THE TASK
Look for "After" in every line of the listing. Copy the lines that have it.

RECORDED DATA
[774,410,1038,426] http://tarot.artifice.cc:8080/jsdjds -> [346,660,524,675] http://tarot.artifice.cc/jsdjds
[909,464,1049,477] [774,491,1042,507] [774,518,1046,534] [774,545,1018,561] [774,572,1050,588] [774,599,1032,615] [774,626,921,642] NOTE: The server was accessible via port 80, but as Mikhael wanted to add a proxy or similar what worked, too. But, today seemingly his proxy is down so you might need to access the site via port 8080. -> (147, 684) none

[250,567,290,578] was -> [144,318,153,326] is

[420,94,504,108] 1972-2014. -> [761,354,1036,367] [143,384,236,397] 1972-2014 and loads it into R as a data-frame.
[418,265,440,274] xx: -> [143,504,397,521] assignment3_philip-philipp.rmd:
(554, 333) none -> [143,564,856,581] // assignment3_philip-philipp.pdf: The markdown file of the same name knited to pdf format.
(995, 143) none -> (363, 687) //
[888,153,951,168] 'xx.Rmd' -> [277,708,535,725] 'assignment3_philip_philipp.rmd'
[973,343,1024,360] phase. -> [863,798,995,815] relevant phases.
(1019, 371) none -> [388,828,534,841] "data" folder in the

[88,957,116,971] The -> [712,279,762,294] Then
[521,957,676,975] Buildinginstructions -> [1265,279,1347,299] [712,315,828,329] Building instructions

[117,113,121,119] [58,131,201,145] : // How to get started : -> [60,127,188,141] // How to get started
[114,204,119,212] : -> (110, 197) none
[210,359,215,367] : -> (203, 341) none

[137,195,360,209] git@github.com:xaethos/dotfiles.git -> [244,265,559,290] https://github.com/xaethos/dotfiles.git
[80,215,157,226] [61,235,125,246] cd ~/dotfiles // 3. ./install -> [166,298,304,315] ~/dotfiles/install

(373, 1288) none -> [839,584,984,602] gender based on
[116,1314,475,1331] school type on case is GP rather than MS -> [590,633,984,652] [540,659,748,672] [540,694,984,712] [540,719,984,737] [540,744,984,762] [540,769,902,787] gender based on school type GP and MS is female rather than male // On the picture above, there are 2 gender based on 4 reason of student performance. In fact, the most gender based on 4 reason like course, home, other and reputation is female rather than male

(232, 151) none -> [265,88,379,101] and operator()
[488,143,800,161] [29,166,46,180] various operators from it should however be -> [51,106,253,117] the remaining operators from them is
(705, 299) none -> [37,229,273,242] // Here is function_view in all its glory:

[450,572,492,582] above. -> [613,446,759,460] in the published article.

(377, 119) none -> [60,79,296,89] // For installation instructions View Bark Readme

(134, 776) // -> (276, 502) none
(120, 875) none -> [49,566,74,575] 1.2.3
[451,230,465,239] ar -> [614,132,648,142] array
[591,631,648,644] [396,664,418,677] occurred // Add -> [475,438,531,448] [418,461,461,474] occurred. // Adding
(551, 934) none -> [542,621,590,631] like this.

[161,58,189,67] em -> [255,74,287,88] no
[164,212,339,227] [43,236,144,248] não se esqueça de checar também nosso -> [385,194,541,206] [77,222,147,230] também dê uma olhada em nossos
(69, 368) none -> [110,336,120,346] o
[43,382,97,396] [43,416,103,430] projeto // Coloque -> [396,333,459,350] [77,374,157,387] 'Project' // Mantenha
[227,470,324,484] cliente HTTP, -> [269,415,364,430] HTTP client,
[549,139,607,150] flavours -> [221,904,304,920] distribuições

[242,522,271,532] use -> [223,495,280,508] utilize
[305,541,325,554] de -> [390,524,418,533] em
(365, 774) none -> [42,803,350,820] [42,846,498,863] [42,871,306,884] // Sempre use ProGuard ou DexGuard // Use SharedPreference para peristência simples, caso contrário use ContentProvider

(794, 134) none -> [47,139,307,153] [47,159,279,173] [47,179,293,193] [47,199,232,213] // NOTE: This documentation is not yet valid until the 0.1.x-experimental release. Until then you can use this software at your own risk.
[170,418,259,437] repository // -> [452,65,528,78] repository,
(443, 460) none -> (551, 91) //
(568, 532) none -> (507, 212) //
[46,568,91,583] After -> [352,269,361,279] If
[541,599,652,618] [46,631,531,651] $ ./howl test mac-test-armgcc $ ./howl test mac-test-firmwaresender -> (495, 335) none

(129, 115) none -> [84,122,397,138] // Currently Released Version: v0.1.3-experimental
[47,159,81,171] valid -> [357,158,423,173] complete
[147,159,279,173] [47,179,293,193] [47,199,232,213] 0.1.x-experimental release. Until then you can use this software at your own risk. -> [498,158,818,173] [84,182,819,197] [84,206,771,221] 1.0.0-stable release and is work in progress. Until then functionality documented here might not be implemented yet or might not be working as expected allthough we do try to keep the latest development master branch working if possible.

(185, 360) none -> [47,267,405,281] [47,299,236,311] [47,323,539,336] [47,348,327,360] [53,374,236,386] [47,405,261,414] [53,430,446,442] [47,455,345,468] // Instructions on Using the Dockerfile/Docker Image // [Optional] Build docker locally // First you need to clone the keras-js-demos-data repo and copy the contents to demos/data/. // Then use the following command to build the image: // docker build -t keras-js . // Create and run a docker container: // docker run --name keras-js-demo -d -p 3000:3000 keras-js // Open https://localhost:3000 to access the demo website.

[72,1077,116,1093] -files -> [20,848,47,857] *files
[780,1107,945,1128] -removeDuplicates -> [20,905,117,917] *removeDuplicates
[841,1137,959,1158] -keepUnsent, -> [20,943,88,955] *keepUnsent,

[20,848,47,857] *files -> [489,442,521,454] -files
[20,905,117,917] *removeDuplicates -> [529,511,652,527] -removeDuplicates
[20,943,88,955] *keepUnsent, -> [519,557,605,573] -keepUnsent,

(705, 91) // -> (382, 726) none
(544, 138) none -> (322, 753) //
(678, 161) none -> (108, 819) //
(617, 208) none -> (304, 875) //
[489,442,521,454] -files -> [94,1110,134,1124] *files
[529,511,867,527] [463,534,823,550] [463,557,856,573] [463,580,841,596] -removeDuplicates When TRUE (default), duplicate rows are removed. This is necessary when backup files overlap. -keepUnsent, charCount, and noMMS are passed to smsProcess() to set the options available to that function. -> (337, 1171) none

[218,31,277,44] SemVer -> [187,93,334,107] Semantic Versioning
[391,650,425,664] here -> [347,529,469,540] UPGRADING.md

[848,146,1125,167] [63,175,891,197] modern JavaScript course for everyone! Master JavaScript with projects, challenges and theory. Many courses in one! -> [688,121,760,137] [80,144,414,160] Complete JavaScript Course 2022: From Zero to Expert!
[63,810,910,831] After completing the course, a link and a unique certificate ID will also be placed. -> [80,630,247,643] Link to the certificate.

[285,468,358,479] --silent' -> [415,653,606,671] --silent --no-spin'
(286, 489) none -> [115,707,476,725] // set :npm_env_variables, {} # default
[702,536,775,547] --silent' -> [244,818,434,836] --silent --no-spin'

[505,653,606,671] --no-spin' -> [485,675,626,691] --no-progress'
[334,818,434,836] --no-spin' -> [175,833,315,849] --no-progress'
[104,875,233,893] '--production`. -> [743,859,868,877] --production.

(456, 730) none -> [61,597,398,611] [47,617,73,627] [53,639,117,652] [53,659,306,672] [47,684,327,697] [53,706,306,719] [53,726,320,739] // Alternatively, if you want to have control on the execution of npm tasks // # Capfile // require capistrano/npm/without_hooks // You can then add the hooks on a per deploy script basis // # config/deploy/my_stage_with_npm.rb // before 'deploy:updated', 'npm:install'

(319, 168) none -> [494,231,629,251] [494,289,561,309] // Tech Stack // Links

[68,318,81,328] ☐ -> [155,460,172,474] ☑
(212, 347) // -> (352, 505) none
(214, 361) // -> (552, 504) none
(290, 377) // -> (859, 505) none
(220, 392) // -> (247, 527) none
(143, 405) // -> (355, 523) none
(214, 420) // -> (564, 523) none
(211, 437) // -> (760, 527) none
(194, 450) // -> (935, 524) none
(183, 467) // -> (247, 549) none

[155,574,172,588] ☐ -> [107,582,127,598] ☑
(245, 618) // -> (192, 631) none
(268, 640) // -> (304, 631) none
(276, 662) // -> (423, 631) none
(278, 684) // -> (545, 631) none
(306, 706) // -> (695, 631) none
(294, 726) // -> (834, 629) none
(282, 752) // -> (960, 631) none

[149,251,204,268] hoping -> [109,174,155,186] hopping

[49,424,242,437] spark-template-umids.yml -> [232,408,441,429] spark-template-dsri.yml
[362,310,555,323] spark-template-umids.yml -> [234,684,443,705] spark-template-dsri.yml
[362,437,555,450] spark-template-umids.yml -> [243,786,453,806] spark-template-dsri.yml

RESPONSE TO THIS EXERCISE
[46,568,91,583] After -> [352,269,361,279] If
[63,810,910,831] After completing the course, a link and a unique certificate ID will also be placed. -> [80,630,247,643] Link to the certificate.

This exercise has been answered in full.